Que corra el aire
El autor aboga por que los escritores den un aire extranjero a sus textos para acercarse al lenguaje universal
Con los nacionalismos extremos y la asfixia mental que crean cada vez más los que te manosean y quieren decidir a qué “cultura” perteneces, uno acaba dando pasos para que —como canta Luz Casal— corra el aire. Y para ello opta por alinearse con Valery Larbaud, que recomendaba escribir “donnant un air étranger à ce qu'on écrit”, tratando de dar un aire extranjero (o de extranjería) a lo que se escribe.
Moverse hacia una lengua inventada no es mala idea. Después de todo, escribir ya es estar en otro lugar. Además, el deslizamiento hacia otro idioma siempre nos recordará que las obras maestras de la literatura constituyen una suerte de lengua extranjera en el interior del idioma en el que están escritas: es como si quisieran, decía Deleuze, darnos raras noticias de otra lengua muy anterior, original, desconocida, que sería acaso una proyección de la lengua de Dios, y que involucraría al lenguaje en su totalidad.
Recuérdese la fórmula “agramatical” del escribiente Bartleby que, al terminarla de forma tan abrupta (“I would prefer not to”), distorsionaba el idioma e inventaba una suerte de habla extranjera, subyacente al inglés. A veces, traslado aquella escena de Wall Street a un despacho de la Barcelona actual y observo cómo, en cuanto oye una orden, un oficinista bilingüe responde sistemáticamente con una frase extraña y de afable rechazo; afable sólo en apariencia, porque con su respuesta crea un efecto parecido al que lograba Bartleby, aunque, eso sí, duplicado: como si quisiera socavar dos lenguas con una sola frase.
La posibilidad de enrarecer el lenguaje y huir así de los que exigen que entres en su juego es una fórmula nada desdeñable si uno decide volverles locos. No olvidemos que, con su abrupta respuesta, Bartleby se elevaba muy sutilmente por encima de la presión de los que, deseando atarle en corto, le exigían un sí o un no. Seguramente Bartleby no ignoraba que sólo podría sobrevivir con aquella extraña respuesta, que le envolvía en una “suspensión” que mantenía a todo el mundo a distancia.
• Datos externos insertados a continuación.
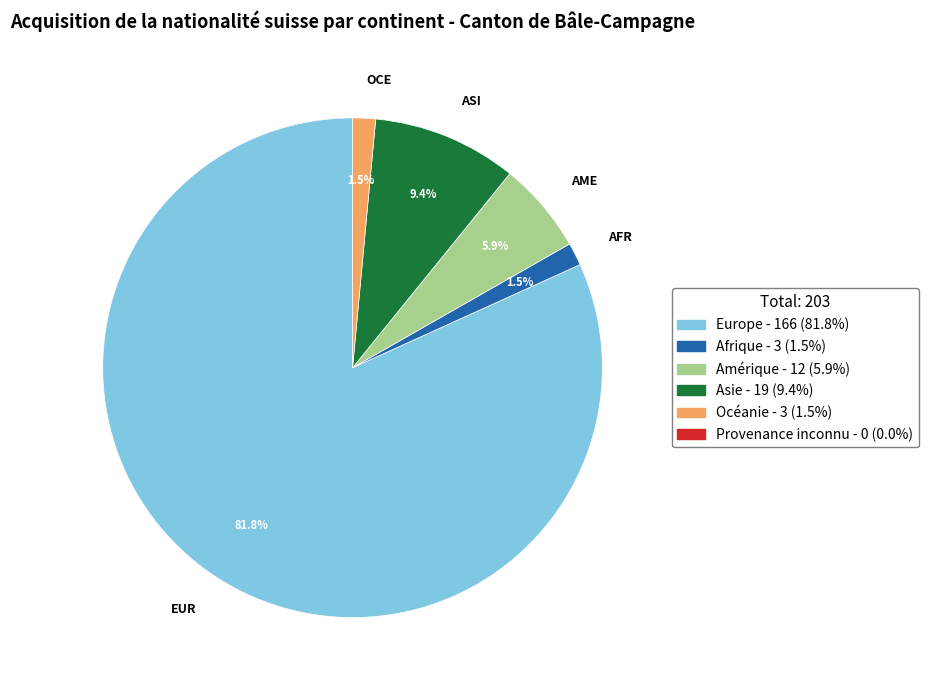

Does any single category account for the majority?

Yes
Buscando un beneficio parecido al que él alcanzara —ahí es nada mantener a distancia a los pesados—, un día haríamos bien en probar a darle sentido a una fórmula agramatical que nos permitiera dar el primer paso hacia esa lengua original, desconocida, la que implicaría al lenguaje en su totalidad.
El primer paso de ese viaje hacia la lengua desconocida —o si se quiere: olvidada— lo vivió en primera persona la gran escritora argentina Sylvia Molloy cuando, allá por los años sesenta del siglo pasado, recién llegada a París, se encontró con el consejo de Larbaud y probó —tímidamente al principio— a dar “extranjería” a sus palabras. De su largo desplazamiento, a través de los años, hacia un léxico que es cruce de idiomas, habla en Vivir entre lenguas (Eterna Cadencia), donde parece utilizar ya con plenitud esa lengua que habita en el fondo de todos los idiomas y que a ella, como le pasaba a Bartleby, le permite respirar, quizás porque le ayuda a mantener a distancia a los grandes cafres.